__Task item__
Where the records hold the string "Chivas", show the whole line it sits on.

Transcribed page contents

^^^^^^^^^^^^^^^^

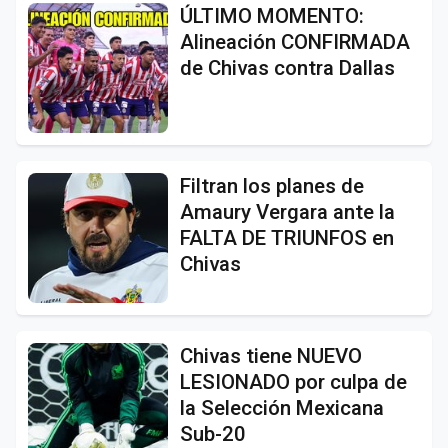
ÚLTIMO MOMENTO:
Alineación CONFIRMADA
de Chivas contra Dallas
Filtran los planes de
Amaury Vergara ante la
FALTA DE TRIUNFOS en
Chivas
Chivas tiene NUEVO
LESIONADO por culpa de
la Selección Mexicana
Sub-20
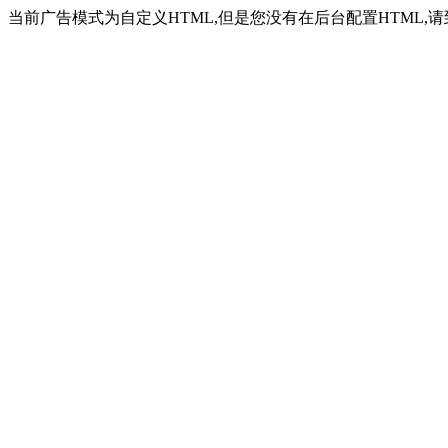
当前广告模式为自定义HTML,但是您没有在后台配置HTML,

^^^^^^^^^^^^^^^^

__Result of this exercise__
de Chivas contra Dallas
Chivas
Chivas tiene NUEVO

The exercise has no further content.